Question 15.9: At 448 °C, the equilibrium constant Kc for the reaction H2(g...
At 448 °C, the equilibrium constant K_{c} for the reaction
H_{2} (g) + I_{2} (g) ⇌ 2 HI (g)is 50.5. Predict in which direction the reaction proceeds to reach equilibrium if we start with 2.0 × 10^{-2} mol of HI, 1.0 × 10^{-2} mol of H_{2}, and 3.0 × 10^{-2} mol of I_{2} in a 2.00 L container.
Analyze We are given a volume and initial molar amounts of the species in a reaction and asked to determine in which direction the reaction must proceed to achieve equilibrium.

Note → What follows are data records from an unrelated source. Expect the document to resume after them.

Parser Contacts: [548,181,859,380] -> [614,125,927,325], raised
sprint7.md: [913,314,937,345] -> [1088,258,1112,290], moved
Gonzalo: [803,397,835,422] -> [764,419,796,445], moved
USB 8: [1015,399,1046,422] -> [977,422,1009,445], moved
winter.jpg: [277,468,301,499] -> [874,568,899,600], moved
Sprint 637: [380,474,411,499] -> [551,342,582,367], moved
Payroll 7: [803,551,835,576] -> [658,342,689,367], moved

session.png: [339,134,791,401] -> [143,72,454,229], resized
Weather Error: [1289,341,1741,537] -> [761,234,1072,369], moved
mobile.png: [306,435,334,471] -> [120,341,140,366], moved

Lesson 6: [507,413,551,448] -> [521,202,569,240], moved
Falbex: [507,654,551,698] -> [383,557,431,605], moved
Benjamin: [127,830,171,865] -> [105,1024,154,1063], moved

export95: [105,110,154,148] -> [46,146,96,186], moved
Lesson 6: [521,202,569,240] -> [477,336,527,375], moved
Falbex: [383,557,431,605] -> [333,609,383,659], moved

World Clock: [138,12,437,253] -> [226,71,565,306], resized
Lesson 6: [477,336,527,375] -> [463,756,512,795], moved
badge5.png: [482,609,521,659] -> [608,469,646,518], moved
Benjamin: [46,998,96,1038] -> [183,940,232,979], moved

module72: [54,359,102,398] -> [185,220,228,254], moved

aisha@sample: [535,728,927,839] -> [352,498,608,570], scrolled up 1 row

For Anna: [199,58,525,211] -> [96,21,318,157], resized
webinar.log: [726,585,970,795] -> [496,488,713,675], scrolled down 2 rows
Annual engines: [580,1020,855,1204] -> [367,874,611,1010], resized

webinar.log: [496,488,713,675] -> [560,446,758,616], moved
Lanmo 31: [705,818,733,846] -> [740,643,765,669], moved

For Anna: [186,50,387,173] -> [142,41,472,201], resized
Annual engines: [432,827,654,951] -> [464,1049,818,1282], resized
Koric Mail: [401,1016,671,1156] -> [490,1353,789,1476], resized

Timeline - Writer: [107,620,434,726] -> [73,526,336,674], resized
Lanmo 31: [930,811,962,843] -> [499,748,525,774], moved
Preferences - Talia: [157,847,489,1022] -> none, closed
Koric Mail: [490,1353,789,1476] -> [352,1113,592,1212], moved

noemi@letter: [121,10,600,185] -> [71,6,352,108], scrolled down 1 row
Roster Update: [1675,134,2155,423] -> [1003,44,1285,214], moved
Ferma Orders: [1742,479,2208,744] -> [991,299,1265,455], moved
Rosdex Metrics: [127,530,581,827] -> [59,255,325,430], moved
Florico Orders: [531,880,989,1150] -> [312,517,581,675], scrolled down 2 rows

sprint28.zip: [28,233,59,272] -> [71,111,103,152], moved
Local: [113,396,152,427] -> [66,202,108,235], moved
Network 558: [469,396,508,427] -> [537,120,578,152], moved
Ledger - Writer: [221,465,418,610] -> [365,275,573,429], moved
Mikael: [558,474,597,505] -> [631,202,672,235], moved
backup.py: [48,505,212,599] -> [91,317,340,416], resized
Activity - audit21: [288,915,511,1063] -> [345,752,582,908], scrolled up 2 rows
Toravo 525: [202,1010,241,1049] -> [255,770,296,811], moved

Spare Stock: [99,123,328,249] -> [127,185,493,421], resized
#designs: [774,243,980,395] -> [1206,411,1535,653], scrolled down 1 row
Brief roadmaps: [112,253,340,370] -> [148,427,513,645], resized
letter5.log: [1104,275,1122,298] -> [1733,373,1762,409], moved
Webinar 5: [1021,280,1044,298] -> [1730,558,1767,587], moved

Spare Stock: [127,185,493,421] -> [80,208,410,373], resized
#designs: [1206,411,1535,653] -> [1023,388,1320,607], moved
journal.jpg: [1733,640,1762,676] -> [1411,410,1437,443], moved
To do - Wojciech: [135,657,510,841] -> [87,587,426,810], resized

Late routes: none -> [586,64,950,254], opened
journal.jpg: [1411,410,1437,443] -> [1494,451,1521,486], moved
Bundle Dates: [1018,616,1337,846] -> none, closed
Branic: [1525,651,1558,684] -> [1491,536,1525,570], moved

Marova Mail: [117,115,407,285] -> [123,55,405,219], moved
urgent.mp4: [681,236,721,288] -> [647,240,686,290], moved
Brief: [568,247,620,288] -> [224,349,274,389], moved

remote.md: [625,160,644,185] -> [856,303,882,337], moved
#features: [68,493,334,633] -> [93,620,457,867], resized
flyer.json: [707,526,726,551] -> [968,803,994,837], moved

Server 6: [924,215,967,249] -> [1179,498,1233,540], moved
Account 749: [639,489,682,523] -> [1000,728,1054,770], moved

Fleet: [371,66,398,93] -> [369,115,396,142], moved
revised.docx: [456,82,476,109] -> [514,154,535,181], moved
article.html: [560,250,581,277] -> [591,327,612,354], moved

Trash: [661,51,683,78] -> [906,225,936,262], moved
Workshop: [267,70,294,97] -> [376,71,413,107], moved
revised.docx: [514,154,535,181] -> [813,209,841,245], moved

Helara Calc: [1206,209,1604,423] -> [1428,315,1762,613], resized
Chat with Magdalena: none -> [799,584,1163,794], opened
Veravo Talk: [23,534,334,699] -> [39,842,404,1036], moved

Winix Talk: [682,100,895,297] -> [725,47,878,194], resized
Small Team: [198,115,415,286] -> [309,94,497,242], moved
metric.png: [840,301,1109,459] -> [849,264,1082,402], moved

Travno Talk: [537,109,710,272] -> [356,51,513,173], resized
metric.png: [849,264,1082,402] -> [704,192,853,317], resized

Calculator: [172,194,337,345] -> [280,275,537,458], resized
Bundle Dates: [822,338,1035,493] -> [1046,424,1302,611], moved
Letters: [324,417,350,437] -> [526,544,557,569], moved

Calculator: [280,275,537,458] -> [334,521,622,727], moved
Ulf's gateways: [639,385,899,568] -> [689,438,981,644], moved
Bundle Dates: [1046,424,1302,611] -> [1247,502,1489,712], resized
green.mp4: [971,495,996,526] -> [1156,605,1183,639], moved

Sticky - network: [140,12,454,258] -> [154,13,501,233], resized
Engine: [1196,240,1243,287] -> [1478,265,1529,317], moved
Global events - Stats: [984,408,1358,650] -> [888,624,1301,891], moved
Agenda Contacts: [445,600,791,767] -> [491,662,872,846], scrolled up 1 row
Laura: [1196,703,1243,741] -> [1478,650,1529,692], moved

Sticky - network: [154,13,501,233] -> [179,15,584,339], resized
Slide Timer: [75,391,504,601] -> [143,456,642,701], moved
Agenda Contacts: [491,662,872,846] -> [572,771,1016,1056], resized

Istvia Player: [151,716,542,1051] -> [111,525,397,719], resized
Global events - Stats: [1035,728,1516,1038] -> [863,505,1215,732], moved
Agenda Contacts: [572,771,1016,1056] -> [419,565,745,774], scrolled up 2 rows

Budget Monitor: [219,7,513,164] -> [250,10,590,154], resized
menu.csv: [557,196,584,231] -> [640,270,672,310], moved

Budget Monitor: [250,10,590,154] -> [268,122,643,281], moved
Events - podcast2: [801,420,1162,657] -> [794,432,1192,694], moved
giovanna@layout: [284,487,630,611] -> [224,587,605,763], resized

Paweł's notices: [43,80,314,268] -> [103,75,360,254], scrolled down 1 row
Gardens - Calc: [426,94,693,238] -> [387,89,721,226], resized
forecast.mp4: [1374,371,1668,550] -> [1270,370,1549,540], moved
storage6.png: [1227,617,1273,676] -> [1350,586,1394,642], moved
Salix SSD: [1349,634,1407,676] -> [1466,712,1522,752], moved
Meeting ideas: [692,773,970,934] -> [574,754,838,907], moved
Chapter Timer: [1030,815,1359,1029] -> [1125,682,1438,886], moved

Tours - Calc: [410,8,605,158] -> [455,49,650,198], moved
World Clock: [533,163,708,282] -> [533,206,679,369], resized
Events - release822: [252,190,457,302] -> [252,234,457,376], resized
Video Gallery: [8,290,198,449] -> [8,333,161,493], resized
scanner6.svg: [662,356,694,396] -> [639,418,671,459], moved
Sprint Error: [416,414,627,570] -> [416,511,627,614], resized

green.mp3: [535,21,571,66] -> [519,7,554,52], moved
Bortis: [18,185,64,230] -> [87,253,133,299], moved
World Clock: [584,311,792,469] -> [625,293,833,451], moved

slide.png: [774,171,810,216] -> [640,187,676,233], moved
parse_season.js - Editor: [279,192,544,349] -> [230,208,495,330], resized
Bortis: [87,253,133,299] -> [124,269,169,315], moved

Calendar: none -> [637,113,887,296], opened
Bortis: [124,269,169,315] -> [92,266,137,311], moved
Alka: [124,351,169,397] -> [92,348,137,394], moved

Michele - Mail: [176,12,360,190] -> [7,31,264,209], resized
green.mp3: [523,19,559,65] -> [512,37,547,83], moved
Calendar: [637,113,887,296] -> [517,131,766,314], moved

Plan We can determine the starting concentration of each species in the reaction mixture. We can then substitute the starting concentrations into the equilibrium expression to calculate the reaction quotient, Q_{c}. Comparing the magnitudes of the equilibrium constant, which is given, and the reaction quotient will tell us in which direction the reaction will proceed.
Solve
The initial concentrations are
[HI] = 2.0 × 10^{-2} mol/2.00 L = 1.0 × 10^{-2} M
[H_{2}] = 1.0 × 10^{-2} mol/2.00 L = 5.0 × 10^{-3} M
[I_{2}] = 3.0 × 10^{-2} mol/2.00 L = 1.5 × 10^{-2} M
The reaction quotient is therefore
Q_{c} =\frac{[HI]²}{[H_{2}][I_{2}]}=\frac{(1.0 × 10^{-2})²}{(5.0 × 10^{-3})(1.5 × 10^{-2})}= 1.3Because Q_{c} < K_{c}, the concentration of HI must increase and the concentrations of H_{2} and I_{2} must decrease to reach equilibrium; the reaction as written proceeds left to right to attain equilibrium.